6. Contempt. Sometimes our partner asks for help and we laugh at their weakness. We let them fall and flounder while mocking their suffering. We might do this if we are feeling particular hurt by the other. We might also do it if we are secretly angry at ourselves and are externalising that bullying internal dialogue. If we recognise these emotions and then instead respond to our partner’s call for help, we win by being kind to them, but also open up the possibility of kindness towards ourself as well. Allowing people to stay close to us creates a mutually beneficial cycle of forward momentum.
Example: Instead of mocking someone’s struggle to keep fit, encourage the small changes they are able to make to their lifestyle. If you have a separate grievance with them, address that separately, don’t create a new problem!

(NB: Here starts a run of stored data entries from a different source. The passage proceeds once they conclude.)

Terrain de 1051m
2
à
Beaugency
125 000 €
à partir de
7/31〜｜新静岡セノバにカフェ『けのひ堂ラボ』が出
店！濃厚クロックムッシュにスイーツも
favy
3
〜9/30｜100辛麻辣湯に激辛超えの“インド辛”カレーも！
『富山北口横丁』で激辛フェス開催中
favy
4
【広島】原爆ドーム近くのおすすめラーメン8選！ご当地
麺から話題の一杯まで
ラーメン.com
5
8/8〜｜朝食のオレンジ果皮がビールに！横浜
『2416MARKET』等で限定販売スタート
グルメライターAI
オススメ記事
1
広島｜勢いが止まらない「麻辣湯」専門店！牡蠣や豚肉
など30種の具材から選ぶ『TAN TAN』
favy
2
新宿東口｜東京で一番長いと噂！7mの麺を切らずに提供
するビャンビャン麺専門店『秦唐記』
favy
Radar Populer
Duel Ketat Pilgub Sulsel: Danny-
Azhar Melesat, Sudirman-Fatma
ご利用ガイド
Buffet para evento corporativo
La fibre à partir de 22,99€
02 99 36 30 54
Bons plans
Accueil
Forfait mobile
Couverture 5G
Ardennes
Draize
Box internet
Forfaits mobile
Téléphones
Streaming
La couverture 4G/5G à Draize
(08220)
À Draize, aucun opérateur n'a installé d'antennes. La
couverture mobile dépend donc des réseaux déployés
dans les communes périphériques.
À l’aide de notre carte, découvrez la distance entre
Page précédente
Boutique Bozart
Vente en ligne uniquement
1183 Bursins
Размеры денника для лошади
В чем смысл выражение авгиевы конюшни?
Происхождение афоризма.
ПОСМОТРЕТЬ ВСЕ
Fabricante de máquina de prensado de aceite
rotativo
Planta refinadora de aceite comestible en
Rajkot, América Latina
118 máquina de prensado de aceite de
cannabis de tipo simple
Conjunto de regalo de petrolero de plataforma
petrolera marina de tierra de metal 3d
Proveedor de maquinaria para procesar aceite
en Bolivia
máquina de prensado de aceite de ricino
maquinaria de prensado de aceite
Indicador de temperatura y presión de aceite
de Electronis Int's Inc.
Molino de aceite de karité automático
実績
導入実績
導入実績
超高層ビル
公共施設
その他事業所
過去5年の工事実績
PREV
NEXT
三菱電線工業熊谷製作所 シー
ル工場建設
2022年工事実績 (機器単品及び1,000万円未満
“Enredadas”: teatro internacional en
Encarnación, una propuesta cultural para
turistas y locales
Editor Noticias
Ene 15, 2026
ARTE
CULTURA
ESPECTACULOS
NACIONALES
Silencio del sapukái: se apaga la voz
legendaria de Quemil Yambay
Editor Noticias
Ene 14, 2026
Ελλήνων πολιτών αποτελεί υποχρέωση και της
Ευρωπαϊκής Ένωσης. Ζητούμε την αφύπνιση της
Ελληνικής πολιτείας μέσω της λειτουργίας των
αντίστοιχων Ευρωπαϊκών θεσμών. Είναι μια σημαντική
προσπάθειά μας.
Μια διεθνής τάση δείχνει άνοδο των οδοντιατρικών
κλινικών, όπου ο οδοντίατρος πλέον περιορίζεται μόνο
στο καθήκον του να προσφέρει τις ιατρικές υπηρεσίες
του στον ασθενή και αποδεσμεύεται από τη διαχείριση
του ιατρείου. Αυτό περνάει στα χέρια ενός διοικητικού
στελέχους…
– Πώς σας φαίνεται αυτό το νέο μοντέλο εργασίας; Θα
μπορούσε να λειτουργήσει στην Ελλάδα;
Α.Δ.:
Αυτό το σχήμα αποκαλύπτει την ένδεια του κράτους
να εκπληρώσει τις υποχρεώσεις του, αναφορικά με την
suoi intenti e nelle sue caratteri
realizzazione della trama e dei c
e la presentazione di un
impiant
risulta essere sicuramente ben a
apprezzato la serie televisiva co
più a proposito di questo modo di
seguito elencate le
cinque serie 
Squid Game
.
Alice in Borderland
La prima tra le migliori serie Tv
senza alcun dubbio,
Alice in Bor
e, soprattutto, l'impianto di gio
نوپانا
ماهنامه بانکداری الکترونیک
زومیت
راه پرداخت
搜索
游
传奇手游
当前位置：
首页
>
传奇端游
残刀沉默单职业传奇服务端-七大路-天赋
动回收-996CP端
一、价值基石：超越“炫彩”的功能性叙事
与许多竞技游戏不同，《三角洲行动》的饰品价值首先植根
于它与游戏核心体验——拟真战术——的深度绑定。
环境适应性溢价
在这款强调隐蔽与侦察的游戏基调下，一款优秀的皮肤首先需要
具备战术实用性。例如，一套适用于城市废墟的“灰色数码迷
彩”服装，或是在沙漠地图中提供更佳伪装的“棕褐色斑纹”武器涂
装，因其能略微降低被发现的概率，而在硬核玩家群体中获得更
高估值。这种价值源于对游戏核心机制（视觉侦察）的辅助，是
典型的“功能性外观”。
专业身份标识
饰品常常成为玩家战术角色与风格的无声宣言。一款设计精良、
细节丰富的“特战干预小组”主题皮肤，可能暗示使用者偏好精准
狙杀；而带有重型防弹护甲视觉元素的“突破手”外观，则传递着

7. Stonewalling. Another form of avoidance is to simply ignore our partners’ calls for help. They fall but we pretend we are too busy or that we haven’t even noticed. Once again this comes from emotions of pain and of anger. And once again, recognising these emotions and owning them allows us a path forward. A path to help the other person and a path to be helped. You can walk forward together again.
Example: This could occur in the previous example of a partner wanting more attention. We may not feel they deserve it and so shut them out, but we’d be so much better off communicating why we feel that way.
In each of these situations, you can break the negative pattern of behaviour by helping your partner, and crucially by telling them how they can help you.
Stop thinking about the ‘I’ and start thinking about the ‘we’. Suddenly you are a team and you are crossing the bridge together, helping each other every time one of you stumbles. If you both fall, then you can work together to help each other up. Anytime you find yourself in a negative relationship situation the best thing you can do is to take on a team mentality. Instead of thinking only of yourself, think of your shared goal of crossing the bridge together. As you will know from your good days with the other person, relationships can be hugely beneficial and rewarding things. You can get back to those benefits so much more quickly by asking yourself the question, “how can I fight for us as a team right now?”
Some phrases that are useful include: “I am here to help you”. “Let me know how you are struggling and I will support you.” If that feels too difficult, then a good starting point is “I am struggling with this thing right now, which is preventing me from supporting you.” By owning your personal vulnerability you can help your partner help you. Stop seeing them as an opponent, start seeing them as a team member.
Supporting someone is hard work. If you are always the person doing the supporting then you might want to consider whether the relationship is one you want to be in. You don’t want to be the only one fighting for the team. Look for and encourage balance in your relationships and don’t be afraid to walk away from people who refuse to do the same. Choosing someone to walk the rickety bridge with you should be a careful and consequential decision, so pick wisely.